Data for this exercise:
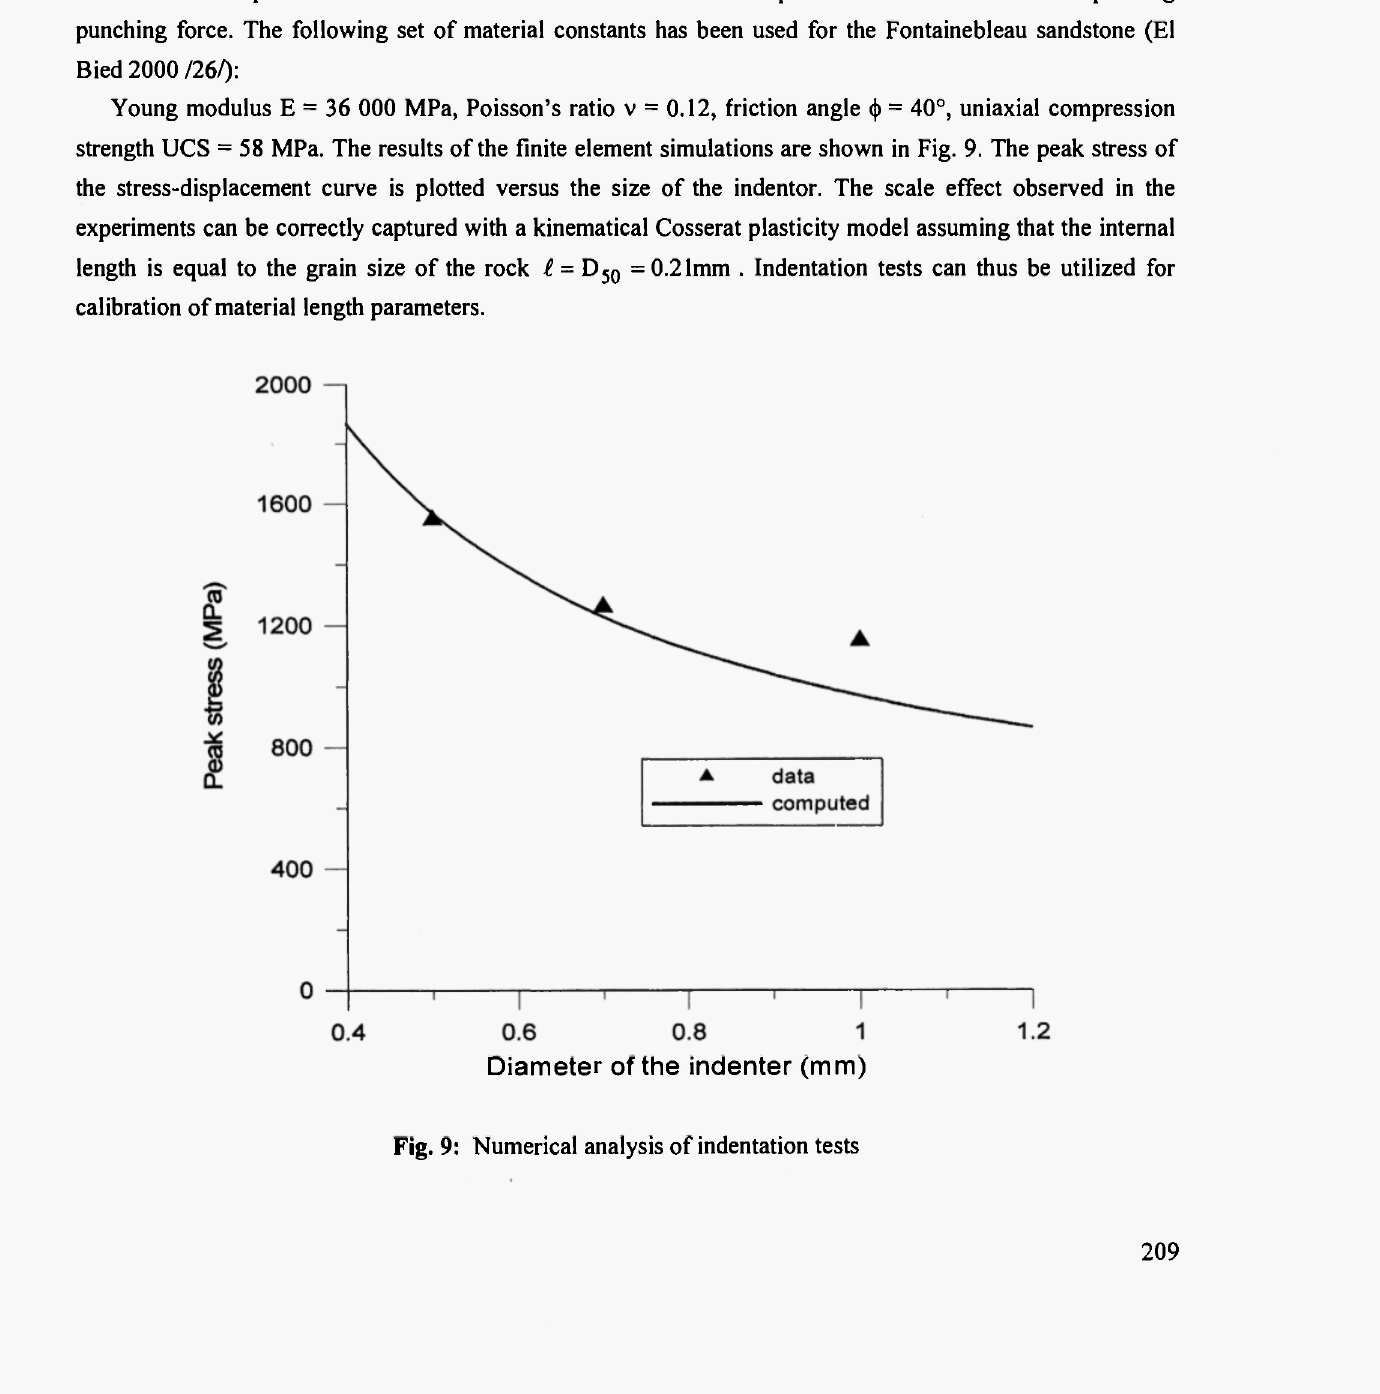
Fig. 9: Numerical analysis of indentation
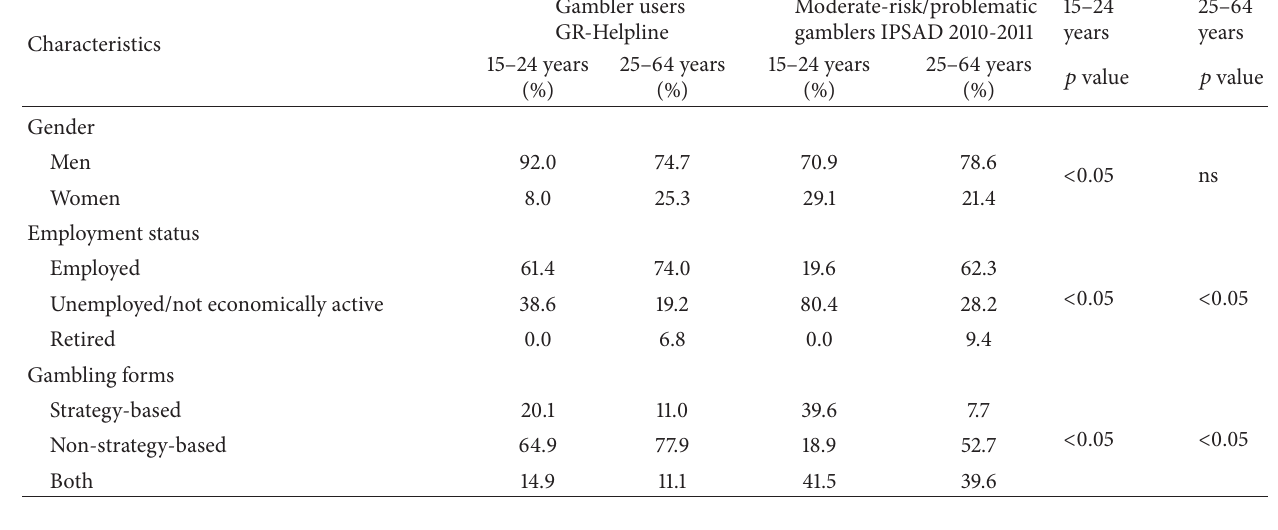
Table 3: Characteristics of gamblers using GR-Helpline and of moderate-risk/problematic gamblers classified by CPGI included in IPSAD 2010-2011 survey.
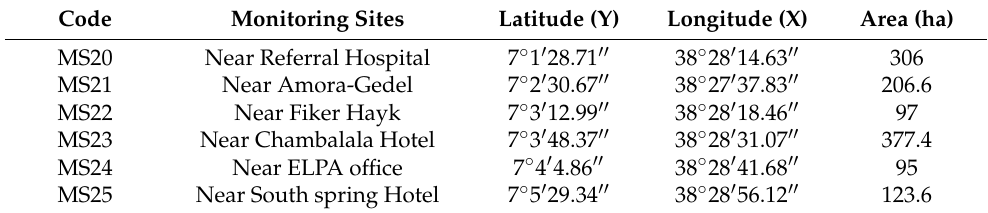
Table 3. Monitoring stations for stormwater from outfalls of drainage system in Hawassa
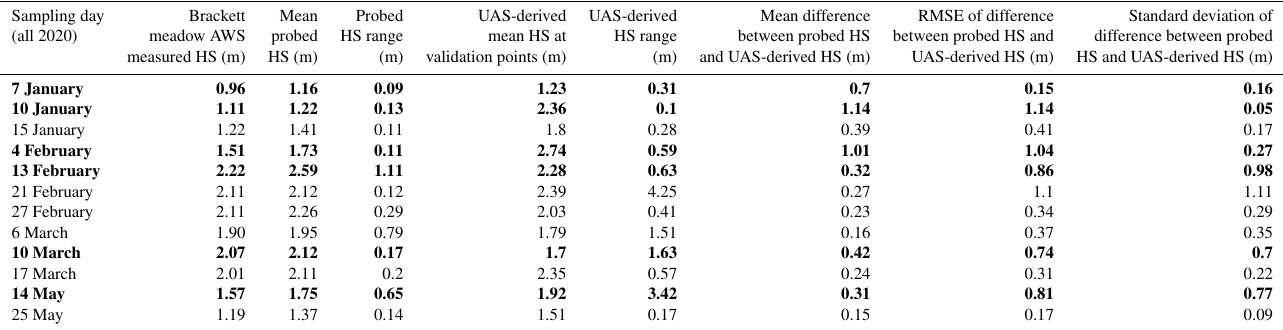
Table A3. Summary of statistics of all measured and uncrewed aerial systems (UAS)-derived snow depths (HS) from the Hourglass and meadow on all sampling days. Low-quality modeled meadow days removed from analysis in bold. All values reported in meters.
---
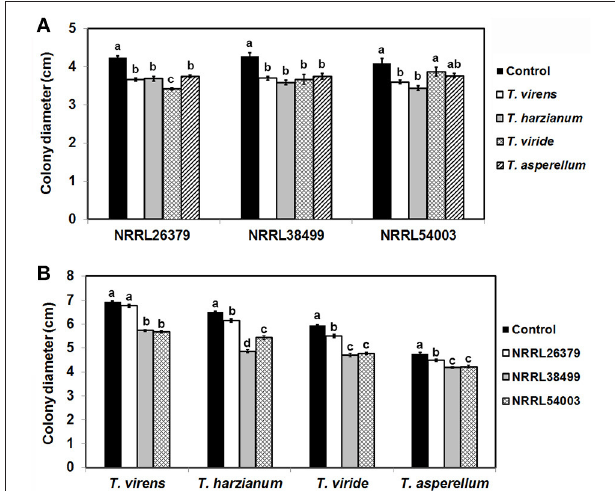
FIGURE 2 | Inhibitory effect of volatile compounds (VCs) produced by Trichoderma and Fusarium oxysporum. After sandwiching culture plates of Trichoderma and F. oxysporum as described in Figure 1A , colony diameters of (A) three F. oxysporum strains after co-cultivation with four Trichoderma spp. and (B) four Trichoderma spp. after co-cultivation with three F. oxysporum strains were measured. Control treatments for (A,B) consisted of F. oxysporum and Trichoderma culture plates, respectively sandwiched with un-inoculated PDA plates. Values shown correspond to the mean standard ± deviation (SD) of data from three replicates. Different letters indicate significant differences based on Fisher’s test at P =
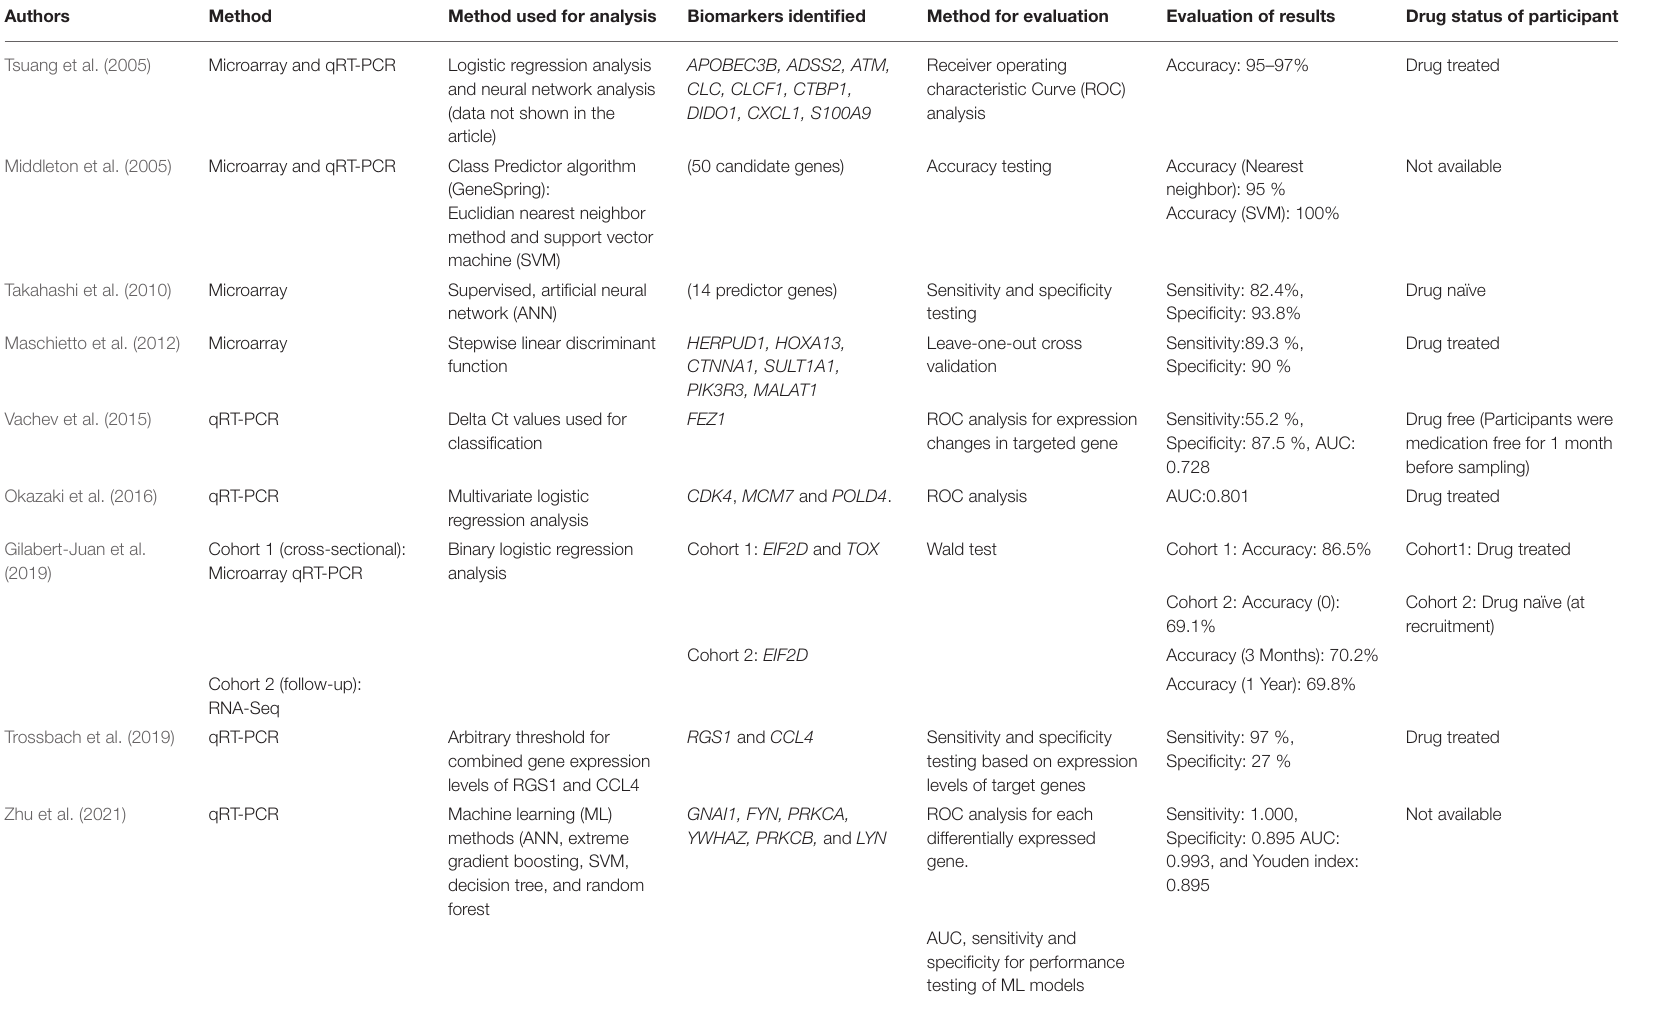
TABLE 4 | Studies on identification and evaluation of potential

Instructions for the task: Would you copy out, exactly and with no pictures, only the lines above from the one that contains "FIGURE 2 | Inhibitory" through the one that contains "TABLE 4 | Studies"?

Answer box:
FIGURE 2 | Inhibitory effect of volatile compounds (VCs) produced by Trichoderma and Fusarium oxysporum. After sandwiching culture plates of Trichoderma and F. oxysporum as described in Figure 1A , colony diameters of (A) three F. oxysporum strains after co-cultivation with four Trichoderma spp. and (B) four Trichoderma spp. after co-cultivation with three F. oxysporum strains were measured. Control treatments for (A,B) consisted of F. oxysporum and Trichoderma culture plates, respectively sandwiched with un-inoculated PDA plates. Values shown correspond to the mean standard ± deviation (SD) of data from three replicates. Different letters indicate significant differences based on Fisher’s test at P =
TABLE 4 | Studies on identification and evaluation of potential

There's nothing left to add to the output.